Carving foam board is very easy with a sharp craft knife. I use the scalpel variety but as long as your knife is sharp and the size is suited to the design you wish to carve, any knife will suffice.
Designs can be drawn onto the foam board and cut with scissors (or a knife).
Once cut, the shape can be distressed as desired.
My heart has been painted, antiqued and is now ready for stamping, embellishing etc.
Here's how I used the two hand carved pieces of foam board. Some acrylics and stamping have been added.
A little rusty wire completes the look. (Thanks to Andy Skinner for the inspiration.)
Foam board can be die cut very easily using dies which are suited to a variety of material. Thin wafer dies will not cut foam board - at least mine wouldn't!
All these shapes have been die cut from foam board. The edges are very crisp and the shape is true even though a roller type machine has been used. You may or may not find that your machine flattens the board slightly. You may also need to 'help' your sandwich through the machine!
|Close up image of die cut foam board.
Here's what I did with some of these die cuts:
Modelling paste is stencilled onto the sealed die cut. Die cut leaves and berries are glued on. everything is covered in gesso followed by layers of paint and antiquing cream. One leaf has been embossed and the details will come later in this post.
Another die cut bauble. Stencilled with modelling paste again and layered with paints and antiquing cream. Note: the top cog has been embossed and painted with a contrasting colour.
Both of these pieces could then be used as part of larger project.

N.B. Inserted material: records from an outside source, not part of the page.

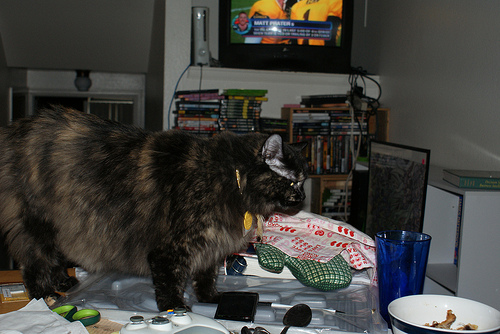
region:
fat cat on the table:
[18, 98, 323, 281]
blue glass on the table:
[373, 213, 435, 308]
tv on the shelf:
[213, 5, 351, 60]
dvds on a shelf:
[175, 81, 260, 137]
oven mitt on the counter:
[263, 238, 354, 284]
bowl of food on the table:
[391, 286, 499, 328]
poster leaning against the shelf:
[362, 135, 429, 232]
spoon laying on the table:
[276, 295, 317, 331]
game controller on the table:
[108, 306, 210, 331]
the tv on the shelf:
[216, 0, 355, 73]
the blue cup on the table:
[375, 228, 432, 328]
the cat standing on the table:
[0, 103, 306, 310]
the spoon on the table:
[278, 302, 311, 332]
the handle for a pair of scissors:
[50, 303, 100, 324]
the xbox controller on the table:
[120, 306, 230, 332]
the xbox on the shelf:
[193, 6, 209, 66]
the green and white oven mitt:
[255, 238, 352, 288]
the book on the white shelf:
[441, 167, 498, 189]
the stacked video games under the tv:
[171, 86, 368, 222]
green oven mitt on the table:
[253, 242, 359, 293]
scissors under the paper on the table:
[48, 287, 105, 331]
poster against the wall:
[347, 126, 467, 279]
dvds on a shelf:
[166, 78, 266, 130]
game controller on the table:
[116, 305, 226, 331]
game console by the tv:
[189, 4, 209, 69]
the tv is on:
[251, 1, 343, 48]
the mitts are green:
[267, 248, 347, 290]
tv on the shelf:
[226, 5, 371, 71]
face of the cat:
[232, 137, 299, 218]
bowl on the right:
[389, 291, 416, 329]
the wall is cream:
[400, 53, 485, 150]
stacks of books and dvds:
[175, 83, 272, 128]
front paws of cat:
[150, 260, 218, 306]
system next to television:
[187, 10, 220, 65]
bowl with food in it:
[385, 293, 497, 333]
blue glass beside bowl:
[376, 226, 498, 333]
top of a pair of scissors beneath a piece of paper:
[0, 297, 100, 331]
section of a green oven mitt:
[255, 243, 352, 290]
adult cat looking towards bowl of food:
[0, 105, 499, 332]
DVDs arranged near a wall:
[167, 72, 384, 222]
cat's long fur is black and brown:
[0, 103, 315, 313]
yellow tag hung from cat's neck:
[229, 165, 259, 237]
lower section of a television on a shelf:
[217, 1, 381, 94]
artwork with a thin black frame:
[365, 139, 430, 240]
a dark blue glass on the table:
[375, 227, 432, 319]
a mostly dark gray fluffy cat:
[1, 104, 309, 311]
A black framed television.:
[218, 1, 353, 68]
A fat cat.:
[2, 110, 314, 330]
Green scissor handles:
[50, 297, 105, 327]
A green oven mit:
[262, 242, 359, 289]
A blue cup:
[375, 228, 426, 315]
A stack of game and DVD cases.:
[178, 80, 267, 141]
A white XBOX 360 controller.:
[120, 303, 233, 332]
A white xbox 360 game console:
[190, 0, 212, 66]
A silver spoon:
[274, 296, 324, 332]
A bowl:
[380, 282, 497, 332]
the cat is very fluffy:
[0, 102, 310, 309]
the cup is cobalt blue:
[373, 230, 430, 325]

Foam board can be easily embossed in a folder but you have to be prepared to accept that the board will squash down into a condensed layer. This shouldn't be seen as a a problem because the resulting substrate is quite strong and the embossing is beautifully defined.
Beautiful definition on folder embossed foam board.

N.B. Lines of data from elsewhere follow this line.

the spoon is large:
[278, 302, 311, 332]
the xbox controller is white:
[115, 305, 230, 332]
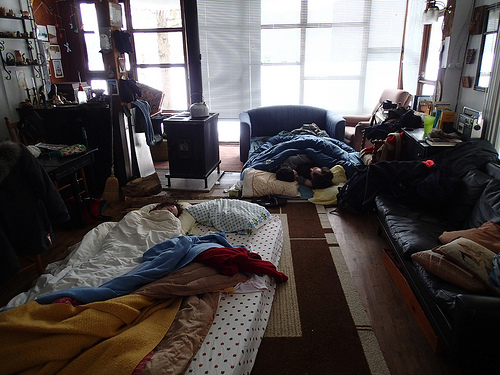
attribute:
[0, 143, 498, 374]
floor — hardwood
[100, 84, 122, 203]
broom — straw, leaning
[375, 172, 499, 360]
couch — black, vinyl, leather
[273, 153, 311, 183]
person — sleeping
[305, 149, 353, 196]
person — sleeping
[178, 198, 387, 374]
rug — brown, cream, maroon, beige, large, tan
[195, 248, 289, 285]
blanket — red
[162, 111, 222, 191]
stove — wood burning, black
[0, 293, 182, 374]
blanket — gold, butterscotch colored, tan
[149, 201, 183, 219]
person — sleeping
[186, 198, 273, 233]
pillow — standard size, polka dotted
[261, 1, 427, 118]
windows — glass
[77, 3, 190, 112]
windows — glass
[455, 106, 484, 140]
radio — compact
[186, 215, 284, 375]
sheet — polka dotted, white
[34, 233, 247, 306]
blanket — blue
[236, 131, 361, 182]
blanket — blue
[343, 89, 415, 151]
chair — light brown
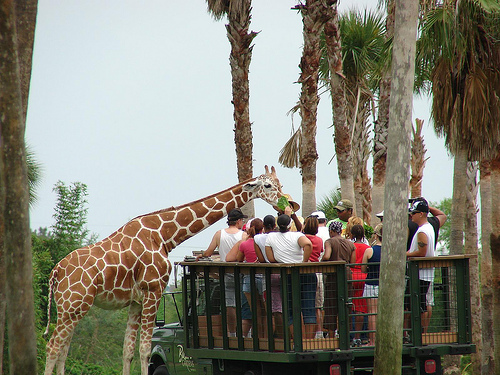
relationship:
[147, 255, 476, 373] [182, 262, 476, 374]
truck has back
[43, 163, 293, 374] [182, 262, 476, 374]
giraffe over back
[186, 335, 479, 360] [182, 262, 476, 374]
platform on back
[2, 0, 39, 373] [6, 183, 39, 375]
tree has trunk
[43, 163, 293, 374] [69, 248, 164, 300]
giraffe has spots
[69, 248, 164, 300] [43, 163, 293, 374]
spots are on giraffe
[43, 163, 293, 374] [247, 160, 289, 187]
giraffe has top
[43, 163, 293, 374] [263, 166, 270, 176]
giraffe has ossicone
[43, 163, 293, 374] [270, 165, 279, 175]
giraffe has ossicone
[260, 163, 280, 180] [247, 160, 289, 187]
ossicones are on top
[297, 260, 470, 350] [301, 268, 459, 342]
fence has grid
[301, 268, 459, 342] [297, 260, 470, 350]
grid made of fence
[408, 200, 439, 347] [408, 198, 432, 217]
man has cap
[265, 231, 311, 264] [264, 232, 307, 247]
shirt has sleeves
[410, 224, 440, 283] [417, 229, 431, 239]
shirt has sleeves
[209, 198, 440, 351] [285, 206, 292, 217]
people have hand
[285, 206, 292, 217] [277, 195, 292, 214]
hand are holding food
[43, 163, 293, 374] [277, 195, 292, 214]
giraffe eating food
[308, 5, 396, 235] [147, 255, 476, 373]
tree behind car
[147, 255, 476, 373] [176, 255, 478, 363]
truck has wagon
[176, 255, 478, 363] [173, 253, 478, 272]
wagon has railing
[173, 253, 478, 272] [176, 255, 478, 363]
railing surrounds wagon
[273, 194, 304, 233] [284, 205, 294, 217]
person has hand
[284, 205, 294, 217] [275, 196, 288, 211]
hand holding leaf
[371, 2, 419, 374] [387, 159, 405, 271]
tree has bark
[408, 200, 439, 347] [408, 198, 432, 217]
man wearing hat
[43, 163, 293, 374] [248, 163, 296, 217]
giraffe has head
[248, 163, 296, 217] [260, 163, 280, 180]
head has horns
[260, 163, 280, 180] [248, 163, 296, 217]
horns are on head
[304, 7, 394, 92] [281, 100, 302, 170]
palm has leaf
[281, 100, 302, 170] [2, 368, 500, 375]
leaf hanging down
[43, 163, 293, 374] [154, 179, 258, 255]
giraffe has neck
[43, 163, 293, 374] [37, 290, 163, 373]
giraffe has legs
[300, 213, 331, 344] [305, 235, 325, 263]
person wearing shirt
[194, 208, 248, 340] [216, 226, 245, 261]
people wearing shirt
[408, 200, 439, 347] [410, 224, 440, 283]
man wearing shirt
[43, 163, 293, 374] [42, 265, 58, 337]
giraffe has tail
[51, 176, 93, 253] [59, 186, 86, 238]
tree has leaves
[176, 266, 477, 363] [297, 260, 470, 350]
deck has fence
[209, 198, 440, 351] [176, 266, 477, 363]
people are on deck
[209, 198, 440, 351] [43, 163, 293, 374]
people are observing giraffe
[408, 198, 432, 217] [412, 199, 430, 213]
cap has color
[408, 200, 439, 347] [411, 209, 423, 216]
man has sunglasses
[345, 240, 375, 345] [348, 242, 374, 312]
woman has outfit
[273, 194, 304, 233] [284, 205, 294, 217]
man has hand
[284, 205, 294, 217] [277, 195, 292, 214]
hand has food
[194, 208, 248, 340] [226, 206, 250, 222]
people wearing cap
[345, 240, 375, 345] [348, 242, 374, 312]
woman wearing dress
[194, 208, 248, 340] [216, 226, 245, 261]
people dressed in shirt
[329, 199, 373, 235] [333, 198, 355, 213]
man wearing cap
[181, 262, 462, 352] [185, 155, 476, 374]
cage for safety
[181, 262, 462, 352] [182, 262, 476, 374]
cage on back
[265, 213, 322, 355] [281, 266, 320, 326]
woman dressed in capris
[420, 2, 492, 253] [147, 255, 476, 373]
tree next to truck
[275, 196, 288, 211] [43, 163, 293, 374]
leaf for giraffe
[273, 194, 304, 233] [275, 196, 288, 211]
man holding leaf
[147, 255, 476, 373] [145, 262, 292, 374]
truck has side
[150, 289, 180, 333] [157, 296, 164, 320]
mirror has view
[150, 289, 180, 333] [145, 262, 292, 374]
mirror on side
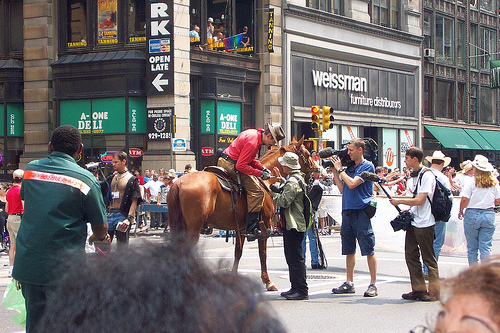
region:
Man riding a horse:
[160, 106, 333, 297]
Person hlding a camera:
[310, 137, 390, 195]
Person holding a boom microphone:
[353, 161, 430, 231]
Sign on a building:
[296, 58, 413, 135]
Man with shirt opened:
[99, 140, 141, 218]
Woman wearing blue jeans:
[460, 158, 499, 265]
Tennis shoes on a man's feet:
[332, 280, 384, 305]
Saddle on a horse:
[199, 155, 251, 209]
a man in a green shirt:
[13, 125, 109, 332]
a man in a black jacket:
[106, 151, 141, 248]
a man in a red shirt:
[216, 121, 286, 235]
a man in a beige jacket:
[268, 152, 323, 302]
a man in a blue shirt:
[321, 138, 378, 297]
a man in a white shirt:
[389, 147, 453, 303]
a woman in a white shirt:
[458, 153, 499, 268]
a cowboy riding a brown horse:
[167, 120, 319, 292]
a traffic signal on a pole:
[311, 103, 335, 147]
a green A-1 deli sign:
[58, 98, 148, 135]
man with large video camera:
[320, 135, 383, 298]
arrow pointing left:
[149, 70, 171, 95]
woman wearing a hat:
[458, 153, 494, 263]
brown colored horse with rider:
[168, 133, 320, 298]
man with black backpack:
[389, 147, 452, 302]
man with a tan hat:
[270, 148, 318, 303]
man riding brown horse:
[217, 108, 286, 240]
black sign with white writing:
[148, 107, 173, 142]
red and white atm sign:
[127, 145, 143, 158]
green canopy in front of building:
[425, 121, 498, 152]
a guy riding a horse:
[206, 102, 295, 187]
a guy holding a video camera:
[328, 137, 373, 197]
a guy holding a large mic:
[363, 168, 409, 216]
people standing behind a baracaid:
[137, 163, 169, 205]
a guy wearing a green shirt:
[38, 199, 112, 221]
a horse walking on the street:
[195, 135, 272, 283]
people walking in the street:
[428, 146, 498, 208]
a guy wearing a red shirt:
[223, 127, 258, 168]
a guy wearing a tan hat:
[249, 118, 281, 144]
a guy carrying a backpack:
[425, 167, 456, 229]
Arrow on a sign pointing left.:
[149, 72, 174, 97]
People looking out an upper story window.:
[206, 10, 229, 52]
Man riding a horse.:
[217, 118, 290, 238]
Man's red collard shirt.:
[219, 118, 265, 184]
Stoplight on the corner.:
[306, 103, 334, 132]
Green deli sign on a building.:
[57, 93, 147, 134]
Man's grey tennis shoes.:
[328, 278, 379, 298]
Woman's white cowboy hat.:
[461, 152, 492, 173]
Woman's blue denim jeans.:
[460, 206, 496, 276]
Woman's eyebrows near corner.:
[429, 303, 498, 329]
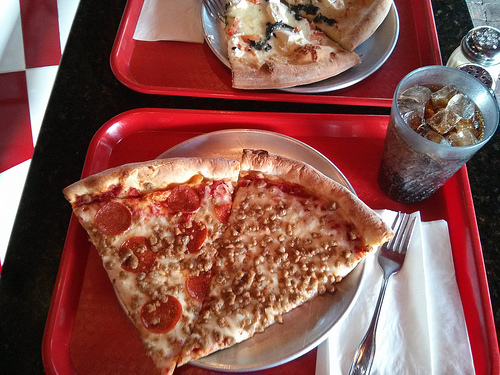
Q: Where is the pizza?
A: On plates.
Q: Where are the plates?
A: Red trays.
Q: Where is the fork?
A: On napkin.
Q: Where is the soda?
A: In cup.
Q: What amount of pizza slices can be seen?
A: Four.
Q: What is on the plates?
A: Pizza.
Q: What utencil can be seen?
A: Fork.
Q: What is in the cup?
A: Soda.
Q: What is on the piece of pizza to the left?
A: Pepperoni.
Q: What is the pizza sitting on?
A: A white plate.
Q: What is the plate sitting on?
A: A red tray.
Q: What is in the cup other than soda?
A: Ice.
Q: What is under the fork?
A: Napkins.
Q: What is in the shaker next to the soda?
A: Parmesan cheese.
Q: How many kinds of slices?
A: Two.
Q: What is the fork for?
A: Eating.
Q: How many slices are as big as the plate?
A: 1.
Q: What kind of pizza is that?
A: Looks like spinach pizza.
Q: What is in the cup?
A: Drink with ice.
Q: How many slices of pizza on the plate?
A: 2.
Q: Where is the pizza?
A: On plate.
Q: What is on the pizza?
A: Sausage crumbles.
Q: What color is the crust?
A: Brown.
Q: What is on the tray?
A: Pizza.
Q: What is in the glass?
A: Soda.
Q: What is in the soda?
A: Ice.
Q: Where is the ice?
A: In the soda.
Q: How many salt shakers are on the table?
A: 1.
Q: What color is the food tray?
A: Red.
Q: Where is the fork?
A: On top of the napkin.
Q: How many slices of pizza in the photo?
A: 4.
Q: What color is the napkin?
A: White.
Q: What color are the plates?
A: White.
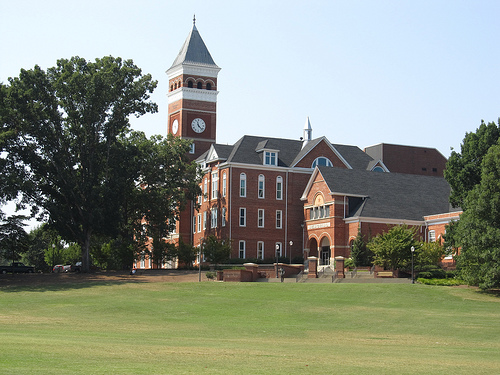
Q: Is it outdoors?
A: Yes, it is outdoors.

After sealing with gesso, apply a coat of tinting base yellow acrylic. Finish with a layer of a good metallic fluid acrylic.
Apply antiquing cream and dry. Remove antiquing cream from areas required using a baby wipe.

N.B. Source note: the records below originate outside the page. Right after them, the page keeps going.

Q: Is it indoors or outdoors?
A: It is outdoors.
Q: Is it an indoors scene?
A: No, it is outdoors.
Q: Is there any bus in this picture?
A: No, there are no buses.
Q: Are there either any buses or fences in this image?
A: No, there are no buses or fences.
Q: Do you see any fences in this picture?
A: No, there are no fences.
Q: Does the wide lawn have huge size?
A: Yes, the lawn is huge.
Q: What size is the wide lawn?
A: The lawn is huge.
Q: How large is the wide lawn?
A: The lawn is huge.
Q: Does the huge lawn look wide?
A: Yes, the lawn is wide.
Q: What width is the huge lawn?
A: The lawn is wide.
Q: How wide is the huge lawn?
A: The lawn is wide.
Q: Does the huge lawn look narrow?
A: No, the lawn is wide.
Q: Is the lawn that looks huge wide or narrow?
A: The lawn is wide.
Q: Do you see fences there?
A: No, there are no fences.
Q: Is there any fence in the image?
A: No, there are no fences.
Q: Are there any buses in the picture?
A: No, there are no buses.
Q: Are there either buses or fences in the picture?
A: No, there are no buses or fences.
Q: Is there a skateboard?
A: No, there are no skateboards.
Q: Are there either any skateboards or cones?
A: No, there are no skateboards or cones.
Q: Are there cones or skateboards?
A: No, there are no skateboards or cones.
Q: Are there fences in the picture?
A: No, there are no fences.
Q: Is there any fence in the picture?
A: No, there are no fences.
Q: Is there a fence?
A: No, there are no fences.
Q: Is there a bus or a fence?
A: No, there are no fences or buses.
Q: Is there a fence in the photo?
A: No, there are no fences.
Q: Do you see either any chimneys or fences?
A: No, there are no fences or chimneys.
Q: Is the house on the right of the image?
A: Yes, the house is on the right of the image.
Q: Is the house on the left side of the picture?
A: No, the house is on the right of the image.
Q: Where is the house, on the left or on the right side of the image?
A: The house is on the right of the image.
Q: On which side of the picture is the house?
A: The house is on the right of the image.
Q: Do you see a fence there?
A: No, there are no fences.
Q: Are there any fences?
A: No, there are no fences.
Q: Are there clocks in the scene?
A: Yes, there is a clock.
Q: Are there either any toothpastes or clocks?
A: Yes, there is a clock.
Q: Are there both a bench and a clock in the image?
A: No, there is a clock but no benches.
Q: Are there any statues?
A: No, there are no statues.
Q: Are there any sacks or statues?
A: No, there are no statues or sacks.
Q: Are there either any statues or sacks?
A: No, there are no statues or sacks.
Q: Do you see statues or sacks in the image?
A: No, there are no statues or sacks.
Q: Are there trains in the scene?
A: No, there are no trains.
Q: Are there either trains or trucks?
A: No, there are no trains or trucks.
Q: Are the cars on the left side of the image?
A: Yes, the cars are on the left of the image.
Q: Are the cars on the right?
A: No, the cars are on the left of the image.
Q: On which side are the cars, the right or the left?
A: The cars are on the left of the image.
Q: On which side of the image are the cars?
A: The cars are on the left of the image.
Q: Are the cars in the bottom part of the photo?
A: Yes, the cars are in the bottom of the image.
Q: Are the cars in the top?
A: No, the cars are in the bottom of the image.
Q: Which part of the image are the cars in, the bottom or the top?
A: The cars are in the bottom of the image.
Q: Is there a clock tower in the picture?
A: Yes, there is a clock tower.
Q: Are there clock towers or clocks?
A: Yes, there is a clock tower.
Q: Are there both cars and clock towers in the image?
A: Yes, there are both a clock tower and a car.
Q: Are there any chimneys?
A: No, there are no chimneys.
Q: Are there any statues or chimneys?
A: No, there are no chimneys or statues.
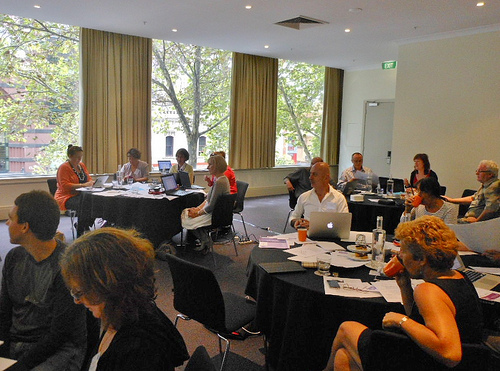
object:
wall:
[396, 52, 487, 149]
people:
[54, 144, 96, 235]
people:
[119, 148, 150, 185]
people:
[168, 148, 193, 185]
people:
[181, 155, 231, 254]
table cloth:
[75, 188, 206, 251]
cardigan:
[54, 160, 93, 210]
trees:
[0, 14, 324, 175]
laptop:
[306, 211, 352, 240]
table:
[76, 181, 206, 247]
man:
[288, 162, 350, 231]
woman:
[203, 150, 238, 193]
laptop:
[159, 173, 194, 198]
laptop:
[177, 170, 206, 190]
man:
[0, 189, 87, 369]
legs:
[326, 320, 374, 370]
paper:
[257, 230, 424, 305]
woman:
[56, 226, 187, 371]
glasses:
[67, 285, 93, 299]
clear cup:
[316, 253, 332, 273]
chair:
[163, 253, 267, 371]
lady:
[324, 214, 485, 371]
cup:
[382, 254, 405, 277]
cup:
[297, 228, 307, 241]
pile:
[282, 241, 373, 269]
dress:
[354, 269, 489, 371]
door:
[360, 100, 396, 179]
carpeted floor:
[238, 188, 295, 243]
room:
[0, 0, 500, 371]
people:
[336, 152, 379, 192]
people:
[400, 176, 454, 224]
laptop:
[83, 176, 110, 190]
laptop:
[157, 160, 173, 175]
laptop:
[450, 253, 500, 299]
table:
[342, 189, 405, 230]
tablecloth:
[243, 242, 403, 343]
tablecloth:
[344, 194, 405, 233]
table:
[243, 230, 500, 371]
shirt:
[288, 183, 349, 226]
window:
[273, 57, 324, 167]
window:
[150, 38, 231, 171]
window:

Love the difference once the antiquing cream has been removed and the final piece is buffed with a dry cloth.
Leaves and cogs from the baubles prior to finishing. Remember the die cut heart earlier too?
Completed folder embossed cog.
The little heart finished with acrylics and antiquing cream.
Photo is a little dark but you get the idea of what the heart has been used for: the starting of an ATC perhaps or a layer for a canvas? Who knows!
Creating 3D Projects:
Foam board is ideal for constructing three dimensional projects. It glues together well and the possibilities are endless. Here's a project I made in an Andy Skinner workshop last year. The class were given some pieces of foam board and other materials. We could look at pictures for inspiration and some of Andy's own samples but there was no fixed idea given as to the final piece we had to make. In other words, it was get stuck in and create - very scary! Here's what I made using lots of foam board:
A shadow box created from foam board.
Foam board die cut heart.
The edges of the foam board have been hand carved to produce a distressed look.
Die cut foam pieces - I added these later at home. As you do!
A surface cut on the foam board gives the impression of layered pieces.
The edges of the foam board have been painted and stamped to finish them.
I hope this has given you some ideas for using foam board. Use it as a simple background layer or construct a three dimensional masterpiece - foam board is a joy to work with and it opens up so many possibilities!